Understanding Why COUNT(*) Can Be Slow in PostgreSQL.
A deep dive into how PostgreSQL handles row counting under the hood.
Oftentimes, we have to write database queries to fetch the count of rows in a table.
SELECT COUNT(*) from dummy_data;
While this seems like a harmless little query, today we will understand why this query can be slow in Postgres — and what can be done to speed it up.
Let’s look at the query plan to figure out how Postgres calculates the count.

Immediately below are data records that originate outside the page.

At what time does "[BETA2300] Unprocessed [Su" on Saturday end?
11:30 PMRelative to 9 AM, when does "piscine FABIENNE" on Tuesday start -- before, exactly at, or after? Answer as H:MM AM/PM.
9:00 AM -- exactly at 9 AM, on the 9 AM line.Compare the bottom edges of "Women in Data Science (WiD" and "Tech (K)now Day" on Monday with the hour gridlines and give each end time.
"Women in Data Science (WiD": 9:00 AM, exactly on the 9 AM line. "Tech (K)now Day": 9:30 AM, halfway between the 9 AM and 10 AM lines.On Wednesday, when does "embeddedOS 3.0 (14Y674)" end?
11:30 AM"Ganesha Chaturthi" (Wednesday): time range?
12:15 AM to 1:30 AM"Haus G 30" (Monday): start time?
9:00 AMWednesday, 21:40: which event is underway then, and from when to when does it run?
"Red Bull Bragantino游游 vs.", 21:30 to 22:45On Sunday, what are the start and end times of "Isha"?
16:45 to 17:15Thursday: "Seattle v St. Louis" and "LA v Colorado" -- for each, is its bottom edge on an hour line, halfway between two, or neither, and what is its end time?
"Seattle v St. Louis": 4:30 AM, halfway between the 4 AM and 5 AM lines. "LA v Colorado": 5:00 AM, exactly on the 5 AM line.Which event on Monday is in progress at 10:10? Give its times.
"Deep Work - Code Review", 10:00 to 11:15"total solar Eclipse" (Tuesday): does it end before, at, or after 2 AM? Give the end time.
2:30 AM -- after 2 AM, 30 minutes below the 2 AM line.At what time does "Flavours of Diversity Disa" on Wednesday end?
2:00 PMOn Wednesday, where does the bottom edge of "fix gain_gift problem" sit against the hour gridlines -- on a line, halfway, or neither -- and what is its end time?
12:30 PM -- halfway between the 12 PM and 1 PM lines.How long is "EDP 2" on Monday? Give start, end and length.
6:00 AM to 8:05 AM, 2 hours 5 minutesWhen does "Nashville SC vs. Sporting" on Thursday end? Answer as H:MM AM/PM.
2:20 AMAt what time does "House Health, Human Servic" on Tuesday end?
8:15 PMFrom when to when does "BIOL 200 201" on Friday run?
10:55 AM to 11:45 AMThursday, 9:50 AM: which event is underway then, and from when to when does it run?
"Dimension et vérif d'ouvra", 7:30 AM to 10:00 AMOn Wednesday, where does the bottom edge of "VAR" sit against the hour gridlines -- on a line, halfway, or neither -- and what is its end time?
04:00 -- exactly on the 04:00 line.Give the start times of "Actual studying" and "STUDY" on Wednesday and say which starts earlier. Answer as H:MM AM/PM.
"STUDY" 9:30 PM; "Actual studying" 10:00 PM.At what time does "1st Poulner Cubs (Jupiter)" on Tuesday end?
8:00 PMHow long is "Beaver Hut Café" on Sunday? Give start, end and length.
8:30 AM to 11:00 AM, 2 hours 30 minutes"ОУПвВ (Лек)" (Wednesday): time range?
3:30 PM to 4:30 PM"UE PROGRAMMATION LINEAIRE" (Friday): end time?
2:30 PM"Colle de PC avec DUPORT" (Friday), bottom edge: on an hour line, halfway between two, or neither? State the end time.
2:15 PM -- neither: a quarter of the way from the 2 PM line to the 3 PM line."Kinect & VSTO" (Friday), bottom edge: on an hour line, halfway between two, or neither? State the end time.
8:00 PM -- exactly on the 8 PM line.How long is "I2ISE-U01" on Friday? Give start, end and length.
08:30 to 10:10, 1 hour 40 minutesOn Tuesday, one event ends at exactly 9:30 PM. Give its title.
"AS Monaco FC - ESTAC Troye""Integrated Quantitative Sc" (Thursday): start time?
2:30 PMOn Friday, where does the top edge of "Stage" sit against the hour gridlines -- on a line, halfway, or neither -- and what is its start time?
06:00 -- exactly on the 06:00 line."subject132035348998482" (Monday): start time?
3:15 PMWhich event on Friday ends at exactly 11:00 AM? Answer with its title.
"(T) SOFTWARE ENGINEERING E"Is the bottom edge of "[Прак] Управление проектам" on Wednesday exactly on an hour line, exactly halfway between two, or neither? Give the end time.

+----------------------------------------------------------------------------------------------+
| QUERY PLAN |
|----------------------------------------------------------------------------------------------|
| Finalize Aggregate (cost=14542.55..14542.56 rows=1 width=8) |
| -> Gather (cost=14542.33..14542.54 rows=2 width=8) |
| Workers Planned: 2 |
| -> Partial Aggregate (cost=13542.33..13542.34 rows=1 width=8) |
| -> Parallel Seq Scan on dummy_data (cost=0.00..12500.67 rows=416667 width=0) |
+----------------------------------------------------------------------------------------------+
If you are like me, you might wonder: why is the planner using Sequential scan to calculate the row count?
Can’t postgres just keep the row count in a metadata? or maybe count the number of leaf nodes in the index? Well, to understand this, we would need a quick 101 on MVCC, how Postgres implements it, and that impacts row counting.
MVCC (Multi-version concurrency control)
Multi-version concurrency control is a mechanism that Postgres uses to maintain concurrent database access and maintain consistency. Instead of using traditional locks, which can block readers when writers are modifying the data, Postgres maintains multiple versions of the data (rows) in the table. It’s essentially an Optimistic concurrency control.
MVCC Implementation
Let’s first understand how the MVCC is implemented in postgres under the hood:
Each transactions in Postgres is assigned a monotonically incrementing 32 bit integer ID.
Each row has hidden system columns called xmin and xmax.
xmin denotes the transaction ID that created the row.
xmax, initially set to null, denotes the transaction ID that deleted or updated the row.
When a transaction starts, it can see rows where:
xmin < current_transaction_id
xmax is either null or > current_transaction_id
When a row is deleted, that particular row is not removed physically. It’s marked as dead by setting the xmax to the transaction id. The newer transactions won’t have access to that row.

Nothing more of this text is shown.